This is more than a workout a day, and most days they work out twice. But for ordinary people, who don’t train for international competitions, but just want to get in shape or keep fit, such a hectic training schedule is unnecessary. Most of us can settle for much less training – but how much less?
Is two workouts a week enough? Three? And what if someone can only cram one workout into their weekly schedule, is it effective at all?
The frequency of training doesn’t stand on its own and is influenced by other factors: What’s the purpose of the exercise? How intense do you want to work out? Do you have a history of injuries?
The type of training or sport you do also affects how often you need to practice to get the best results.

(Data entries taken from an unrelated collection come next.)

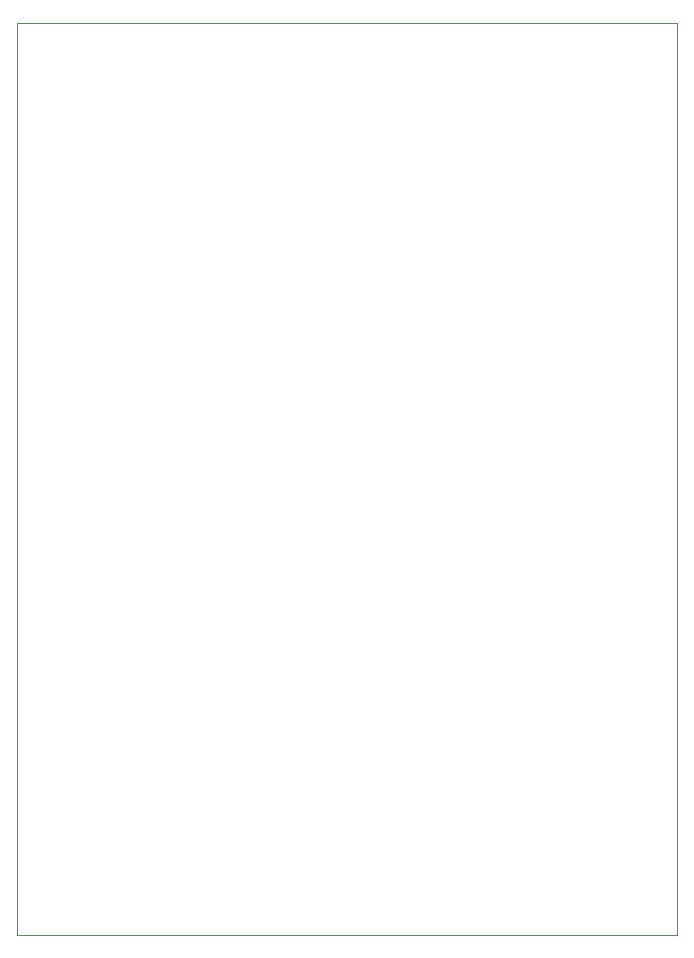
<source format=gm1>
G04 #@! TF.GenerationSoftware,KiCad,Pcbnew,(6.0.4-0)*
G04 #@! TF.CreationDate,2022-04-11T20:22:25+02:00*
G04 #@! TF.ProjectId,Controller,436f6e74-726f-46c6-9c65-722e6b696361,v1.0.0*
G04 #@! TF.SameCoordinates,Original*
G04 #@! TF.FileFunction,Profile,NP*
%FSLAX46Y46*%
G04 Gerber Fmt 4.6, Leading zero omitted, Abs format (unit mm)*
G04 Created by KiCad (PCBNEW (6.0.4-0)) date 2022-04-11 20:22:25*
%MOMM*%
%LPD*%
G01*
G04 APERTURE LIST*
G04 #@! TA.AperFunction,Profile*
%ADD10C,0.100000*%
G04 #@! TD*
G04 APERTURE END LIST*
D10*
X172720000Y-57460000D02*
X116840000Y-57460000D01*
X116840000Y-57460000D02*
X116840000Y-134620000D01*
X116840000Y-134620000D02*
X172720000Y-134620000D01*
X172720000Y-134620000D02*
X172720000Y-57460000D01*
M02*

</source>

Exercise creates stress and strain on some body systems, which makes you feel tired, yet it can also make the body stronger, depending on the type of stress that the training produces. For example, resistance training (weight training, for instance) helps the body build muscle strength, but is less conducive for cardio-pulmonary endurance, because it focuses on the skeletal muscles and not the heart.
But to even see specific benefits of each workout, rest is required. You’ll have a hard time seeing a physiological improvement from working out if you don’t rest enough. Also, if we don’t take breaks to recover the physical loads in regular and frequent training, improvement won’t last. So, the body should be given time to rest between workouts … but not too much time.
In short: the key to improving physical fitness is to train at regular intervals which will find the right balance between frequency of training and the required recovery time.